Ritchie isn’t some crackpot science denier or conspiracy theorist working out of his mom’s basement; he’s a celebrated psychologist at King’s College London with lots of experience in debunking poorly-made research, particularly in his own field of psychology. For the last decade or more, this discipline has been the unfortunate poster child for the “Replication Crisis,” the discovery that – to use Stanford’s John Ioannidis’ well-known article title – “Most Published Research Findings Are False.”
Take the example of former Cornell psychology professor Daryl Bem and his infamous “psychic pornography” experiment that opens Ritchie’s book. On screens, a thousand undergraduates were shown two curtains, only one of which hid an image that the students were supposed to find. The choice was a coin toss, as they had no other information to go on. As expected, for most kinds of images they picked the right curtain about 50 percent of the time. But – and here was Bem’s claim to fame – when pornographic images hid behind the curtails, students choose the right one 53 percent of the time, enough to pass for statistical significance in his sample. The road for top-ranked publication was wide open.

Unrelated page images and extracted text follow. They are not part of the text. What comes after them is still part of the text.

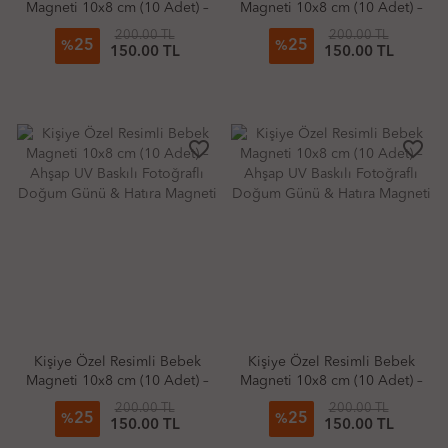
Magneti 10x8 cm (10 Adet) –
Magneti 10x8 cm (10 Adet) –
Ahşap UV Baskılı Fotoğraflı
Ahşap UV Baskılı Fotoğraflı
200.00 TL
200.00 TL
25
25
Doğum Günü & Hatıra
Doğum Günü & Hatıra
%
%
150.00 TL
150.00 TL
Magneti
Magneti
favorite_border
favorite_border
Kişiye Özel Resimli Bebek
Kişiye Özel Resimli Bebek
Magneti 10x8 cm (10 Adet) –
Magneti 10x8 cm (10 Adet) –
Ahşap UV Baskılı Fotoğraflı
Ahşap UV Baskılı Fotoğraflı
200.00 TL
200.00 TL
25
25
Doğum Günü & Hatıra
Doğum Günü & Hatıra
%
%
150.00 TL
150.00 TL
Magneti
Magneti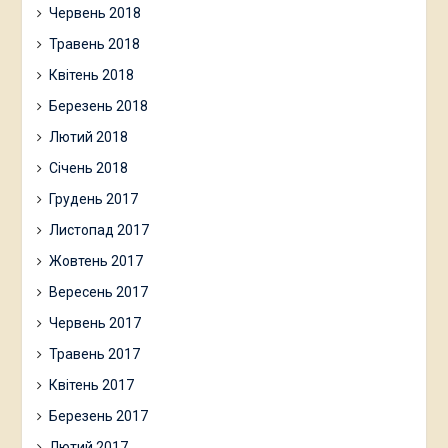
Червень 2018
Травень 2018
Квітень 2018
Березень 2018
Лютий 2018
Січень 2018
Грудень 2017
Листопад 2017
Жовтень 2017
Вересень 2017
Червень 2017
Травень 2017
Квітень 2017
Березень 2017
Лютий 2017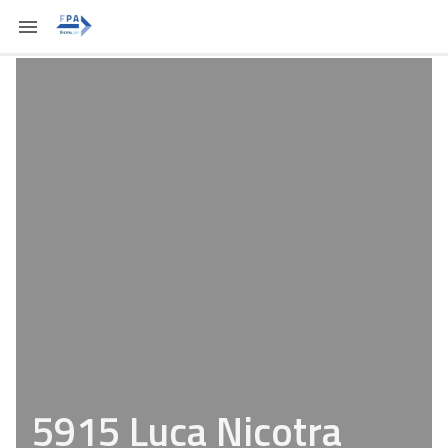
5915 Luca Nicotra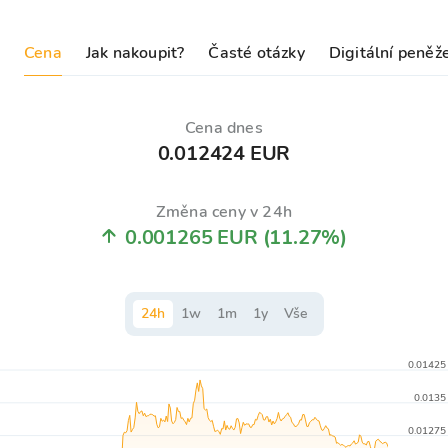
Cena
Jak nakoupit?
Časté otázky
Digitální peněž
Cena dnes
0.012424 EUR
Změna ceny v 24h
0.001265 EUR
(11.27%)
24
h
1
w
1
m
1
y
Vše
0.01425
0.0135
0.01275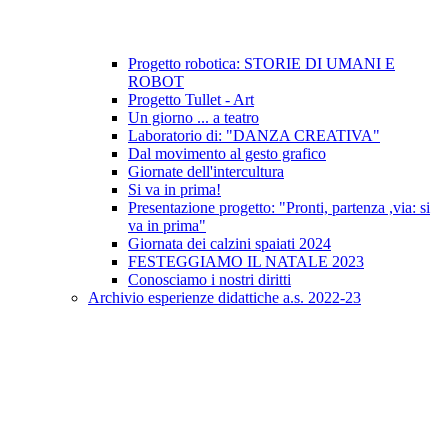
Progetto robotica: STORIE DI UMANI E
ROBOT
Progetto Tullet - Art
Un giorno ... a teatro
Laboratorio di: "DANZA CREATIVA"
Dal movimento al gesto grafico
Giornate dell'intercultura
Si va in prima!
Presentazione progetto: "Pronti, partenza ,via: si
va in prima"
Giornata dei calzini spaiati 2024
FESTEGGIAMO IL NATALE 2023
Conosciamo i nostri diritti
Archivio esperienze didattiche a.s. 2022-23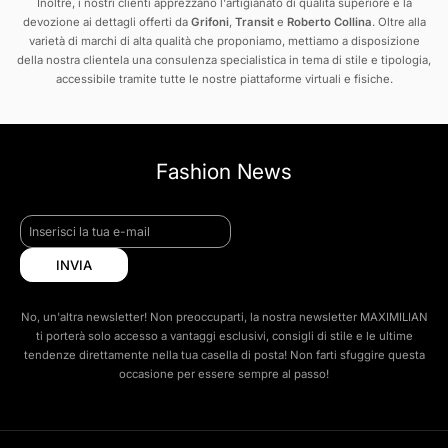
Inoltre, i nostri clienti apprezzano l'artigianato di qualità superiore e la
devozione ai dettagli offerti da
Grifoni
,
Transit
e
Roberto Collina
. Oltre alla
varietà di marchi di alta qualità che proponiamo, mettiamo a disposizione
della nostra clientela una consulenza specialistica in tema di stile e tipologia,
accessibile tramite tutte le nostre piattaforme virtuali e fisiche.
Fashion News
INVIA
No, un'altra newsletter! Non preoccuparti, la nostra newsletter MAXIMILIAN
ti porterà solo accesso a vantaggi esclusivi, consigli di stile e le ultime
tendenze direttamente nella tua casella di posta! Non farti sfuggire questa
occasione per essere sempre al passo!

When the article came out after passing peer review, the world was stunned to learn that undergrads could see the future – at least when images of a sexual nature were involved. Proven by science, certified by The Scientific Method™, the psychology world was thrown into chaos. The study was done properly, passed peer review, and published in a top field journal, with the same method that underlies all the other well-known results in the field. Still, the result was totally bonkers. What had gone wrong?

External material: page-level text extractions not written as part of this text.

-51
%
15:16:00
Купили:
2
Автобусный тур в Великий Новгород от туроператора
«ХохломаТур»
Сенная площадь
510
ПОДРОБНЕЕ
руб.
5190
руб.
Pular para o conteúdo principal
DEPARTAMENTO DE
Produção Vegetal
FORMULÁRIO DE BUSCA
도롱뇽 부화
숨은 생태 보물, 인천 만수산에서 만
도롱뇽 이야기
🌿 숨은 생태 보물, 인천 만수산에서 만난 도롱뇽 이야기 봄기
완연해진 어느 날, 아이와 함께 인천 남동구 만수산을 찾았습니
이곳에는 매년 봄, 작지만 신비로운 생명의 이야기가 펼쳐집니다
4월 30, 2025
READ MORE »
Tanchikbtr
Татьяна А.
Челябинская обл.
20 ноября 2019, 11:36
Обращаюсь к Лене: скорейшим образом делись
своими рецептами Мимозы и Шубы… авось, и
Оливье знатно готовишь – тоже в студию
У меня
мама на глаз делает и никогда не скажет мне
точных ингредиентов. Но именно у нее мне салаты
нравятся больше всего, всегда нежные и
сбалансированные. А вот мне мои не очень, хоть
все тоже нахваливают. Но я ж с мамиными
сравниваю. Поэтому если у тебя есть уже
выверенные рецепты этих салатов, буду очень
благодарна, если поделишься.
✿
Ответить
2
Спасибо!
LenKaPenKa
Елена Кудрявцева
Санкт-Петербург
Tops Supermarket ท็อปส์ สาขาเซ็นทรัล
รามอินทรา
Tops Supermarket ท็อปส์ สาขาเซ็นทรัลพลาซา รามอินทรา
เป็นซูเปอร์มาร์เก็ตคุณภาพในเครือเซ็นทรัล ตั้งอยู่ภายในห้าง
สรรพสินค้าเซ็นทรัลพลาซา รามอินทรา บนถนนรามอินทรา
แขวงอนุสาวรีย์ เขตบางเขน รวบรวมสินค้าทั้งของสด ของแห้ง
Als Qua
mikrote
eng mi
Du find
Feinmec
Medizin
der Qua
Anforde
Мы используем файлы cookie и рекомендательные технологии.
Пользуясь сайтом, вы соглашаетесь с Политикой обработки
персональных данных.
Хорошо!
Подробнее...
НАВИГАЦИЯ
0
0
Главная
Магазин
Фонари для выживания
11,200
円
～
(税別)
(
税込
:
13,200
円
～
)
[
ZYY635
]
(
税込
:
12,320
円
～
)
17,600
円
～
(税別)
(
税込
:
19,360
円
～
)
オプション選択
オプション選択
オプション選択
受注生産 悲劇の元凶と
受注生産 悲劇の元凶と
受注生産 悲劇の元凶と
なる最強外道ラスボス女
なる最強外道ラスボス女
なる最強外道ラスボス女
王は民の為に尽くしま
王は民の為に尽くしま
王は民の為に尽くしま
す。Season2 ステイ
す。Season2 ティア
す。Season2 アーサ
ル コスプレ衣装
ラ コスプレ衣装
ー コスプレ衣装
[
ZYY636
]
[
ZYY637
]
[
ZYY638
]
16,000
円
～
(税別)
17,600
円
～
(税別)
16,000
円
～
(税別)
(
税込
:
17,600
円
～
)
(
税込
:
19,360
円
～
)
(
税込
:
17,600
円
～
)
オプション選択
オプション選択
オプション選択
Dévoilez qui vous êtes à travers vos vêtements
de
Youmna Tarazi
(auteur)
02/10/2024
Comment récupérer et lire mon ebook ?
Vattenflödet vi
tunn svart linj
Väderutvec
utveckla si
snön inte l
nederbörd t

Or take the don of behavioral economics, Daniel Kahneman, whose many quirky experiments convinced an entire economics profession of individual irrationality and ultimately earned him the Nobel Prize. The psychological literature on so-called ‘priming,’ part of which is used by behavioral economists, suggested that tiny changes in settings can produce remarkably large impacts in behavior. For instance, subtly reminding people of money – through symbols or the clicking noise of coins – makes them behave more individualistically and less caring of others. “Disbelief is not an option,” wrote Kahneman in his famous best-seller Thinking, Fast and Slow, “you have no choice but to accept that the major conclusions of these [priming] studies are true.”
Beginning in the 2010s, psychologists tried to replicate these famous results and more. When tried elsewhere, with other students, better equipment, or larger samples – or sometimes with the exact same data – the same results wouldn’t emerge. How odd. Lab teams tried to replicate many established findings, coming up way short: “The replication crisis seems,” writes Ritchie, “with a snap of its fingers, to have wiped about half of all psychology research off the map.” There was something structurally wrong in the way that psychology found and displayed knowledge. Some research.